Amazon Web Services Outage was Caused by One Typo

By

Earlier this week we talked a bit about an Amazon Web Services outage that took down a big chunk of the Internet including some of the most popular sites on the web. That outage lasted about four hours and when the issue was first reported we had no idea what cause the issue. The assumption was some sort of software issue during an update.

Amazon has come back and said that it’s Simple Storage Service or S3 that went down ultimately resulted in about 150,000 websites across the internet being unable to call on any objects that were on that cloud service. That means that rather than having entire websites down, the most common issue during the outage was that sites had lots of dead links as content as unable to load.

Amazon has stepped up and said what the cause of the outage was. On Tuesday morning, the day of the outage, Amazon was working on a solution to a problem that was slowing down the S3 billing system. Amazon notes that at 9:37 am Pacific one of the team members ran a command meant to take some of the S3 servers offline.

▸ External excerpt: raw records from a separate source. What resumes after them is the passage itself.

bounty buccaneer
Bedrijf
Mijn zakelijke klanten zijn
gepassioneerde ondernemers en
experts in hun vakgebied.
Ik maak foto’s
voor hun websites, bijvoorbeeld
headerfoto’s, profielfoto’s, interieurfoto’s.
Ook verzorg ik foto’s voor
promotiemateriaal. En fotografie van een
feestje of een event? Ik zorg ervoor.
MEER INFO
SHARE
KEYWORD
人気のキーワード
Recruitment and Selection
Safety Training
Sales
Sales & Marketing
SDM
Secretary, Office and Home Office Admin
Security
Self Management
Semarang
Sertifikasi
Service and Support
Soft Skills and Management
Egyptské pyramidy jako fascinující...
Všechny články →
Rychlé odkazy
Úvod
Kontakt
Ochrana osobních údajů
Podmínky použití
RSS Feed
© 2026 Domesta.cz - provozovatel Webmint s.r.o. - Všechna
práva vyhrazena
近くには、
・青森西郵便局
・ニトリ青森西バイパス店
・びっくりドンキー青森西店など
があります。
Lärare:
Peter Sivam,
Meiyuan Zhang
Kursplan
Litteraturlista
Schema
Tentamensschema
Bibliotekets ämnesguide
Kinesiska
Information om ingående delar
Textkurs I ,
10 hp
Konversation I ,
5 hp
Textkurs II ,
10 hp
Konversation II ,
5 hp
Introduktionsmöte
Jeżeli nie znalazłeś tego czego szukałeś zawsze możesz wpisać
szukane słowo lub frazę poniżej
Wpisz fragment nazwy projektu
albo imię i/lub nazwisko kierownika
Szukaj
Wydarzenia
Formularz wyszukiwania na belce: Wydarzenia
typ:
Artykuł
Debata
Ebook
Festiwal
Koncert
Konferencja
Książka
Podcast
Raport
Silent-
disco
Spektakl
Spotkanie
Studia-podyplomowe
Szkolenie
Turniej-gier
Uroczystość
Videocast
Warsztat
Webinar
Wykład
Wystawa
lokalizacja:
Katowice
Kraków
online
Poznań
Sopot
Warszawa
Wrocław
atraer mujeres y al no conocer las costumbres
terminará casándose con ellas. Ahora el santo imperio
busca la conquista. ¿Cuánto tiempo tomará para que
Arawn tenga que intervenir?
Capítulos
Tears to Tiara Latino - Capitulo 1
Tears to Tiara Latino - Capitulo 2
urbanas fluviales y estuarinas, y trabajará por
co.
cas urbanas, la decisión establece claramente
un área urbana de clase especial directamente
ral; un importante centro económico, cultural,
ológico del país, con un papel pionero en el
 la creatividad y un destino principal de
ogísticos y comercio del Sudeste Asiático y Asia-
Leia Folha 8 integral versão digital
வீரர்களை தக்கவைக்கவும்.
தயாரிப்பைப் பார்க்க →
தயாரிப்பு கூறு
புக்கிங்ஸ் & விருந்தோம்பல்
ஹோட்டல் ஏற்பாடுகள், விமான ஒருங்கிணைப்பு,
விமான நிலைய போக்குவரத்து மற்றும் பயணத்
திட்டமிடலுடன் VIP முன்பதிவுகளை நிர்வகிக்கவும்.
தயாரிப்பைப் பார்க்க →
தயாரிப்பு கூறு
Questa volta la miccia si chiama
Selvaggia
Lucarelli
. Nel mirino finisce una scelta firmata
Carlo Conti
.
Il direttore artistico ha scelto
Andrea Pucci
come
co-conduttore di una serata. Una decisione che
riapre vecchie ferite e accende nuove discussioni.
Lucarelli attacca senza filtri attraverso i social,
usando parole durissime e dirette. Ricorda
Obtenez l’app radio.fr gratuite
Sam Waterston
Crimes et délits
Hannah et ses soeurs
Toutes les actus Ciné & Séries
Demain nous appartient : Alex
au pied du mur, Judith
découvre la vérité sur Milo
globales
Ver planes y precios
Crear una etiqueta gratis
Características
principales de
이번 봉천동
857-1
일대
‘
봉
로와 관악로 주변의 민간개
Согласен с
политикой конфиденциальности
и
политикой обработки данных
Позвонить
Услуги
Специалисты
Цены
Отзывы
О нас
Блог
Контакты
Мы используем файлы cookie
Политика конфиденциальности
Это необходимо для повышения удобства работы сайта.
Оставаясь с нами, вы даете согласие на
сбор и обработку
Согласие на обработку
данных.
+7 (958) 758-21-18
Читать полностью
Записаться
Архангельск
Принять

That command had a typo in it that caused a larger number of servers to be taken down than was meant and two of those servers were responsible for important systems for the entire East Coast region. To get the servers going again takes much longer than a normal computer reboot according to Amazon.

The rub was that it had been “many years” since Amazon did a full restart on the main subsystems that went offline. The delay in getting things back up and running was due to the safety checks that had to be run and checking that files weren’t corrupted in the unexpected shutdown.

The software tool that allowed the mistake to happen has been rewritten to prevent this sort of thing from happening again. From shutdown to full service restoration took four hours and 17 minutes according to Amazon.